Saved entries:

——————————

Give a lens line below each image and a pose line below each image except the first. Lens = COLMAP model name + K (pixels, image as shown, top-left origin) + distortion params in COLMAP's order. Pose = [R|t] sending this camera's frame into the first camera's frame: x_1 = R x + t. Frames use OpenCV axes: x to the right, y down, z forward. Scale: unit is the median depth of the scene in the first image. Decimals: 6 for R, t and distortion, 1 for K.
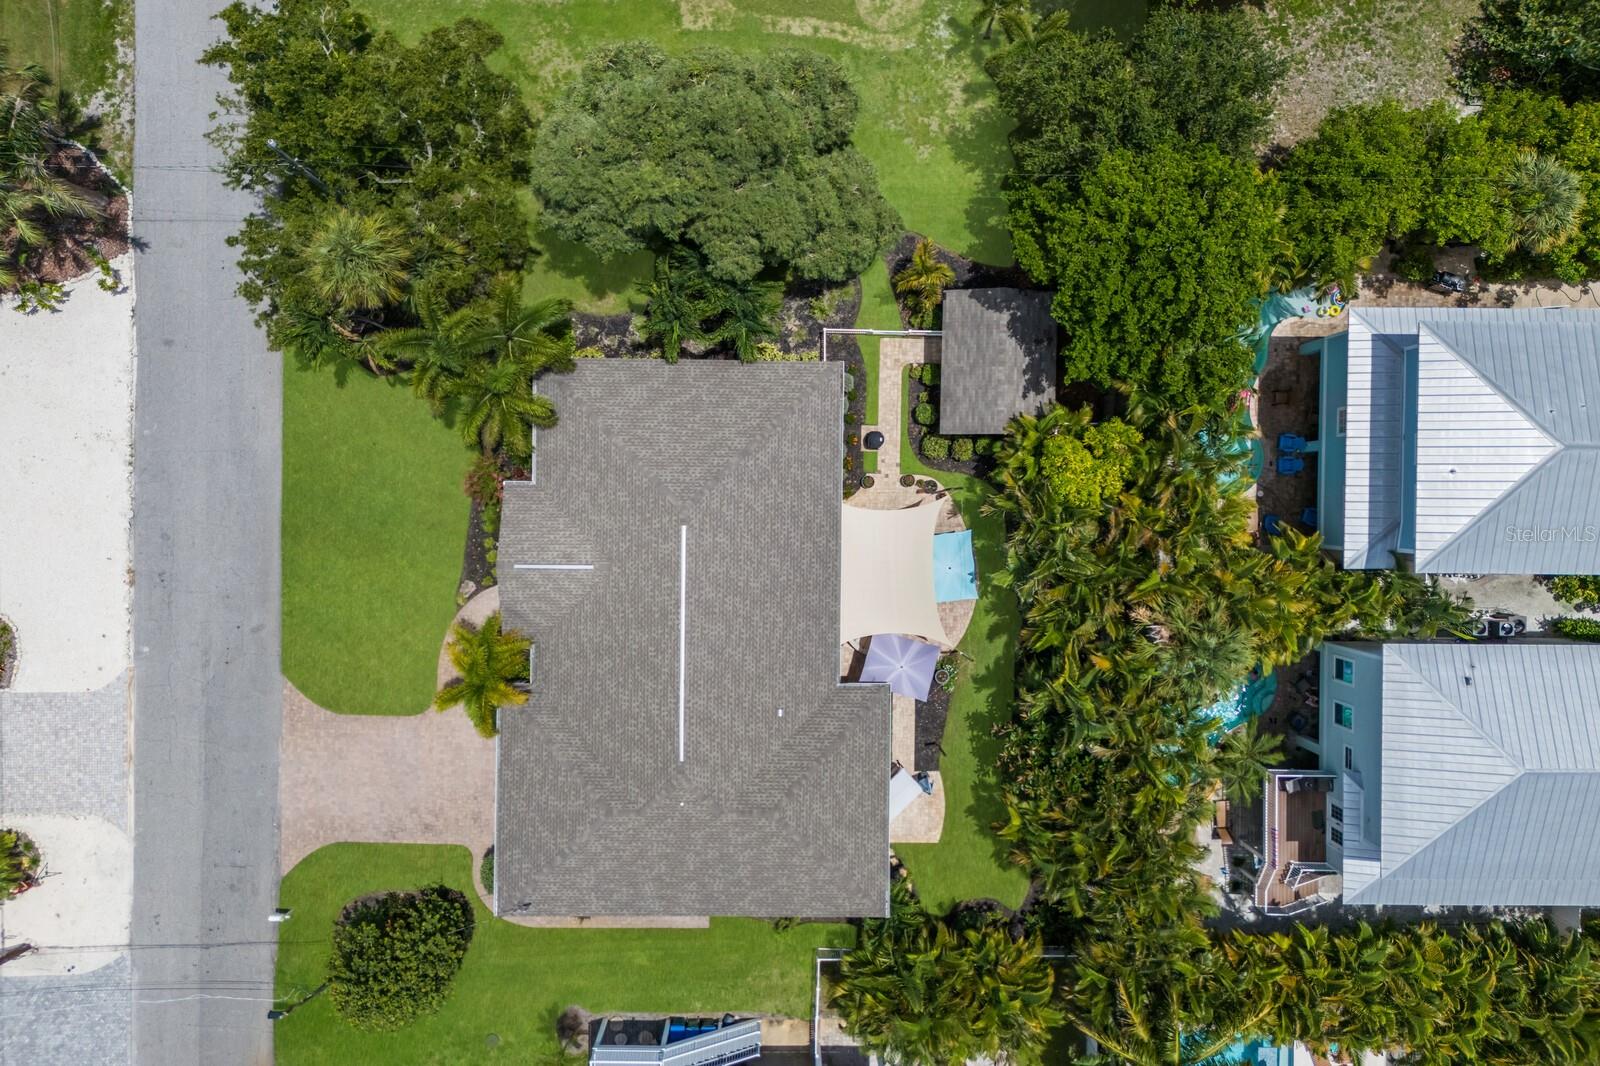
lens RADIAL K [[1189.0, 0, 792.8], [0, 1189.0, 530.3], [0, 0, 1]] dist [0.090414, -0.105406]
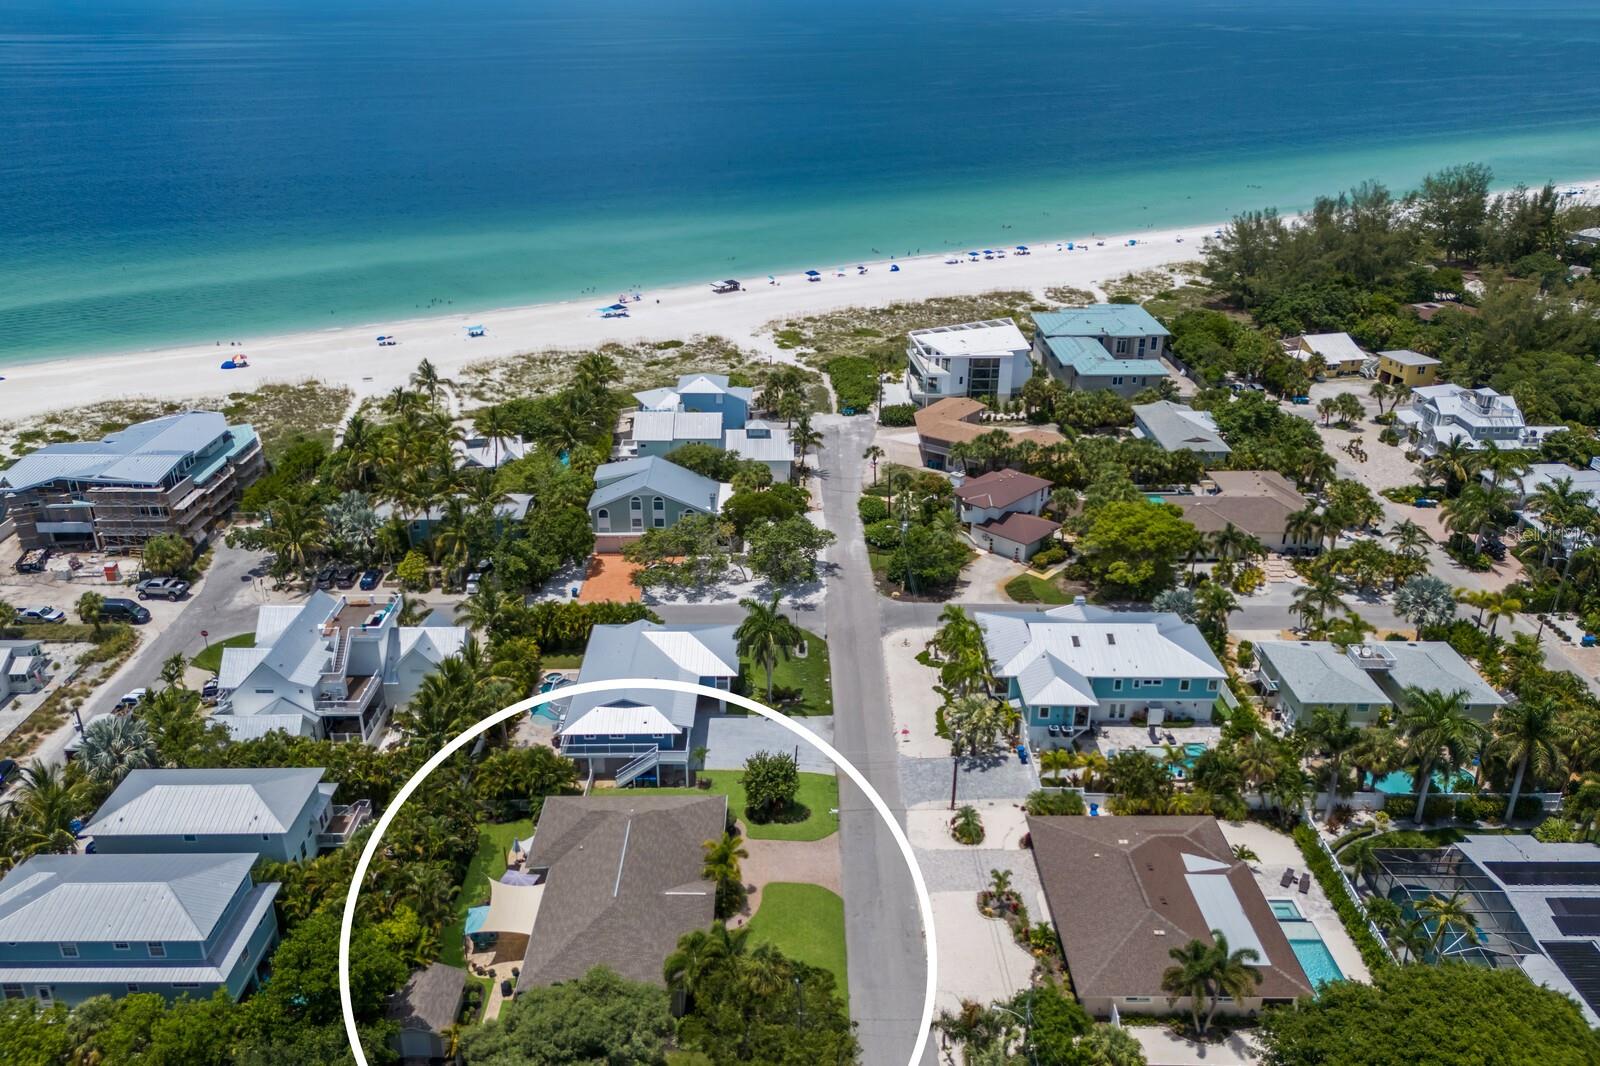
lens RADIAL K [[1189.0, 0, 792.8], [0, 1189.0, 530.3], [0, 0, 1]] dist [0.090414, -0.105406]
pose [[-0.999876, 0.015040, -0.004628, -0.359129], [-0.010595, -0.426005, 0.904659, -1.431086], [0.011635, 0.904596, 0.426112, -0.368457]]
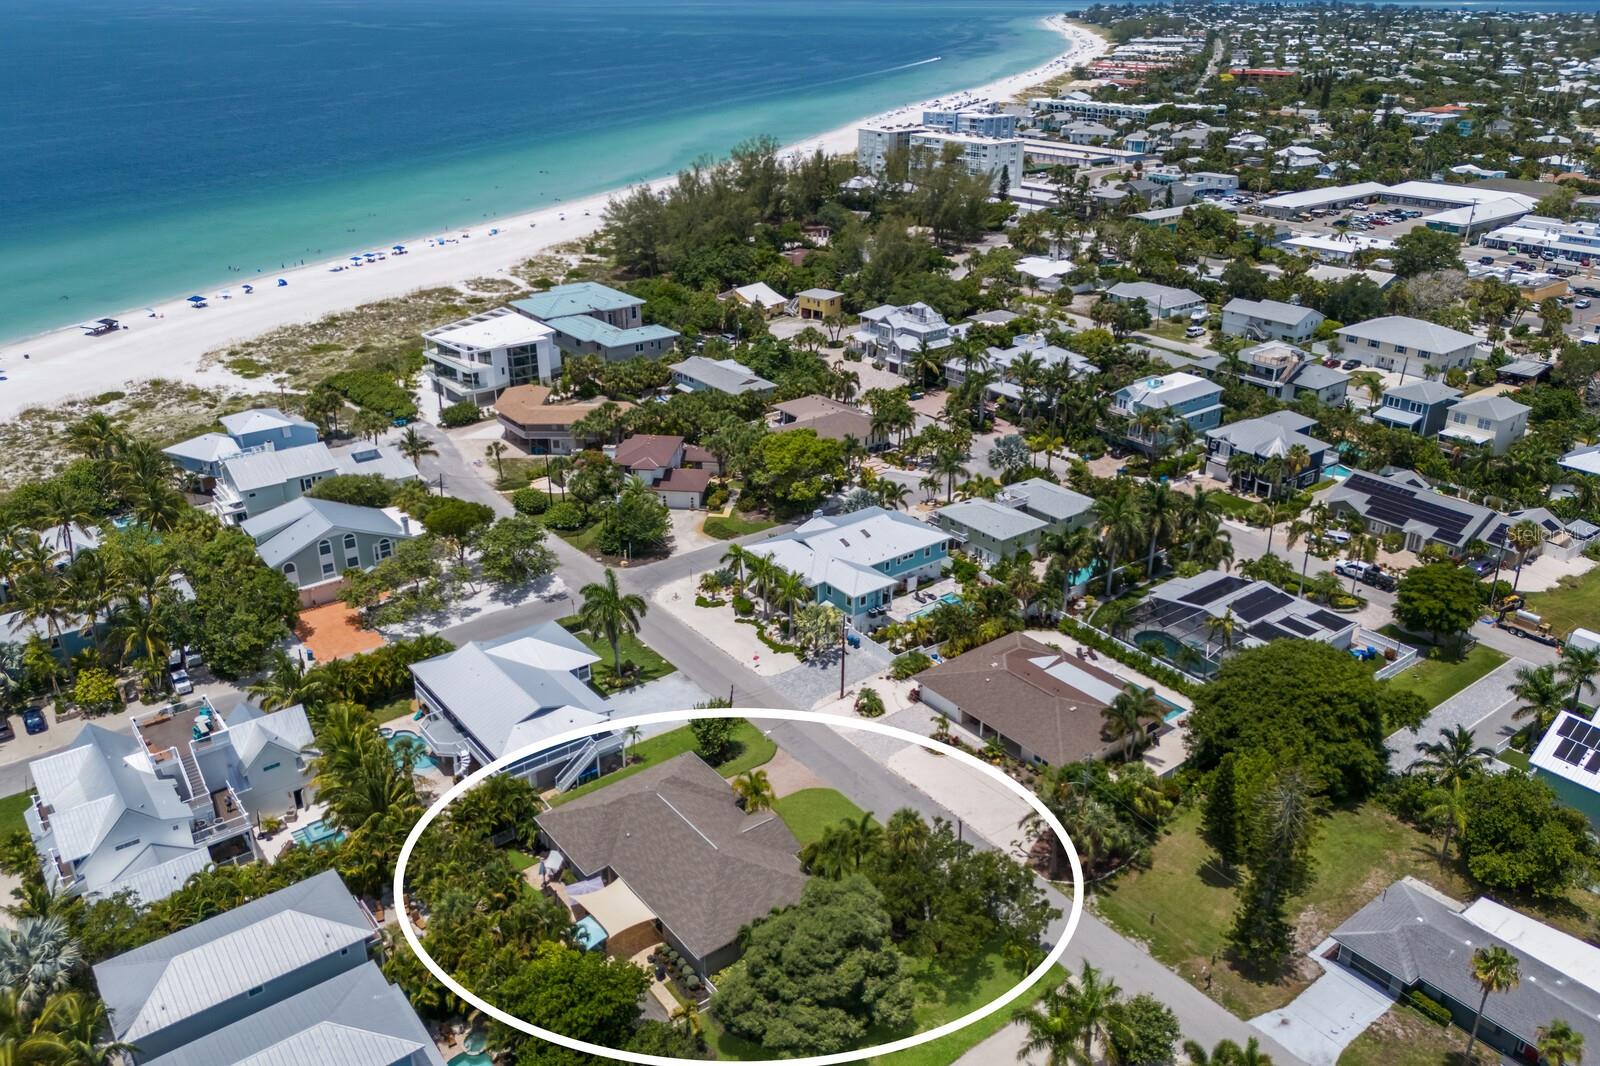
lens RADIAL K [[1189.0, 0, 792.8], [0, 1189.0, 530.3], [0, 0, 1]] dist [0.090414, -0.105406]
pose [[-0.790486, 0.262876, -0.553198, 0.749759], [-0.612478, -0.341517, 0.712907, -1.283096], [-0.001520, 0.902365, 0.430970, -0.380586]]
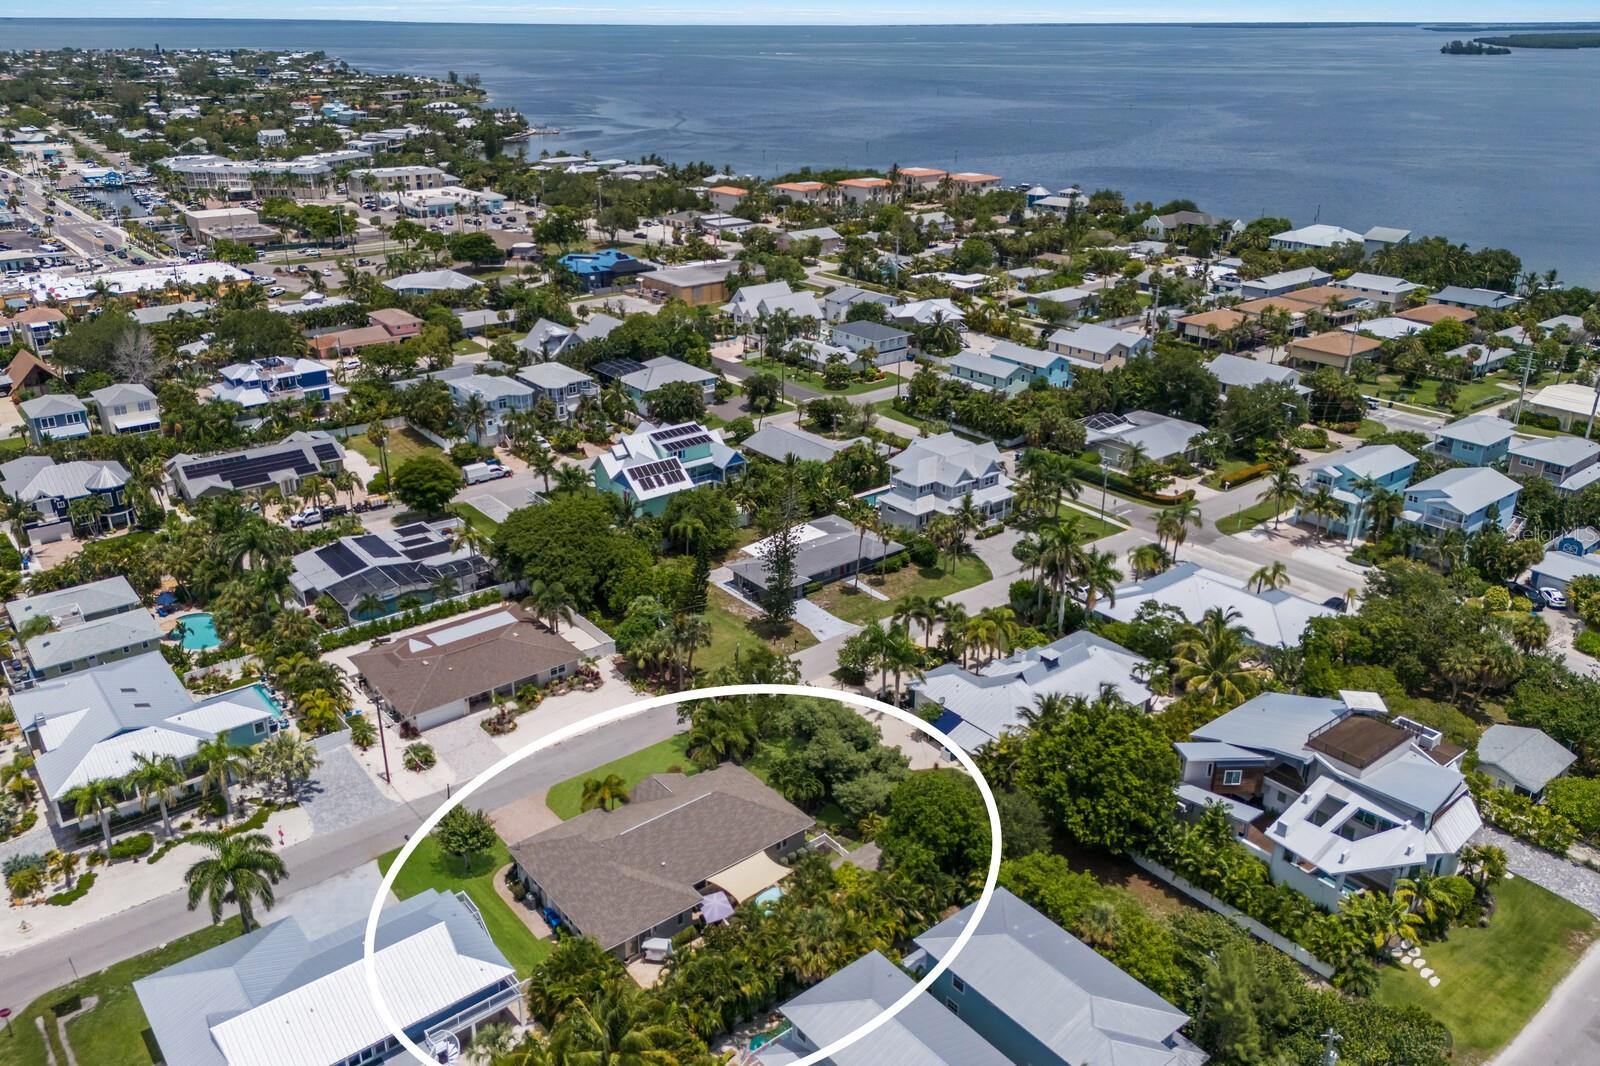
lens RADIAL K [[1189.0, 0, 792.8], [0, 1189.0, 530.3], [0, 0, 1]] dist [0.090414, -0.105406]
pose [[0.625639, 0.321820, -0.710639, 1.370255], [-0.779559, 0.223581, -0.585064, 1.015128], [-0.029400, 0.920024, 0.390758, -0.354481]]
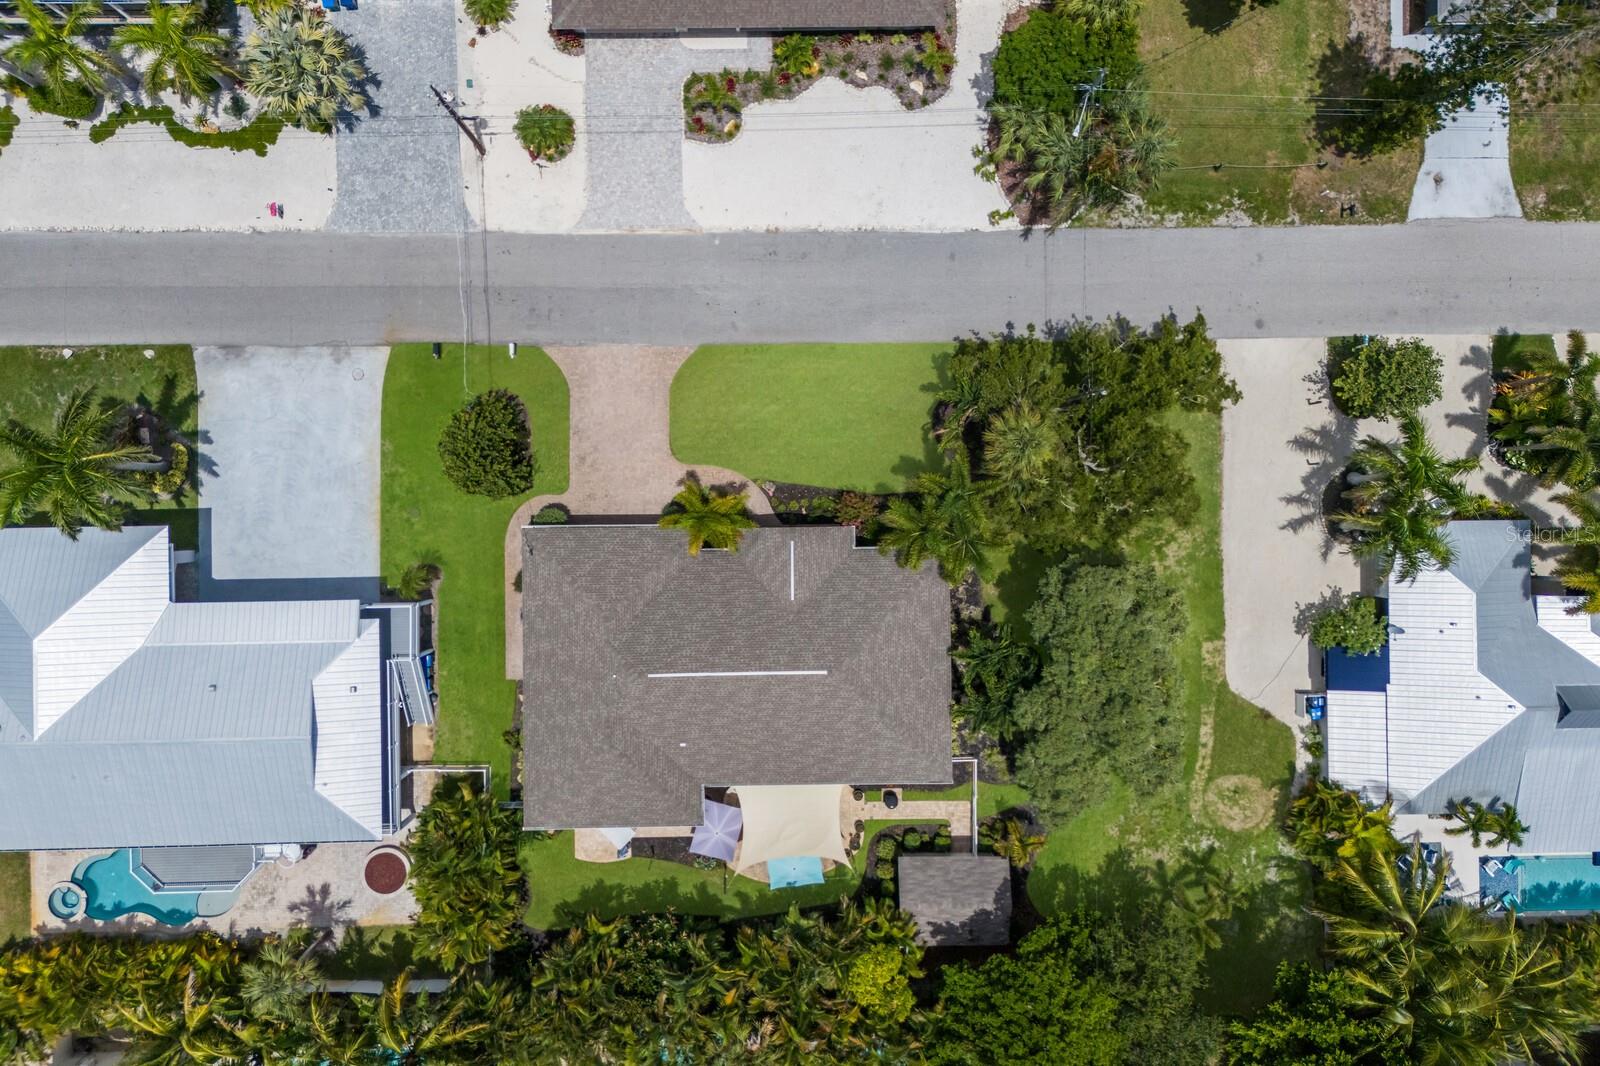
lens RADIAL K [[1189.0, 0, 792.8], [0, 1189.0, 530.3], [0, 0, 1]] dist [0.090414, -0.105406]
pose [[0.021151, 0.999772, -0.002969, -0.226719], [-0.999141, 0.021032, -0.035718, 0.071594], [-0.035648, 0.003722, 0.999357, -0.291875]]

——————————

Work instruction
Rewrite every line of the data above as a numbered list, omitting any blank lines and leaving the pictures out of the answer.

Expected output
1. Give a lens line below each image and a pose line below each image except the first. Lens = COLMAP model name + K (pixels, image as shown, top-left origin) + distortion params in COLMAP's order. Pose = [R|t] sending this camera's frame into the first camera's frame: x_1 = R x + t. Frames use OpenCV axes: x to the right, y down, z forward. Scale: unit is the median depth of the scene in the first image. Decimals: 6 for R, t and distortion, 1 for K.
2. lens RADIAL K [[1189.0, 0, 792.8], [0, 1189.0, 530.3], [0, 0, 1]] dist [0.090414, -0.105406]
3. lens RADIAL K [[1189.0, 0, 792.8], [0, 1189.0, 530.3], [0, 0, 1]] dist [0.090414, -0.105406]
4. pose [[-0.999876, 0.015040, -0.004628, -0.359129], [-0.010595, -0.426005, 0.904659, -1.431086], [0.011635, 0.904596, 0.426112, -0.368457]]
5. lens RADIAL K [[1189.0, 0, 792.8], [0, 1189.0, 530.3], [0, 0, 1]] dist [0.090414, -0.105406]
6. pose [[-0.790486, 0.262876, -0.553198, 0.749759], [-0.612478, -0.341517, 0.712907, -1.283096], [-0.001520, 0.902365, 0.430970, -0.380586]]
7. lens RADIAL K [[1189.0, 0, 792.8], [0, 1189.0, 530.3], [0, 0, 1]] dist [0.090414, -0.105406]
8. pose [[0.625639, 0.321820, -0.710639, 1.370255], [-0.779559, 0.223581, -0.585064, 1.015128], [-0.029400, 0.920024, 0.390758, -0.354481]]
9. lens RADIAL K [[1189.0, 0, 792.8], [0, 1189.0, 530.3], [0, 0, 1]] dist [0.090414, -0.105406]
10. pose [[0.021151, 0.999772, -0.002969, -0.226719], [-0.999141, 0.021032, -0.035718, 0.071594], [-0.035648, 0.003722, 0.999357, -0.291875]]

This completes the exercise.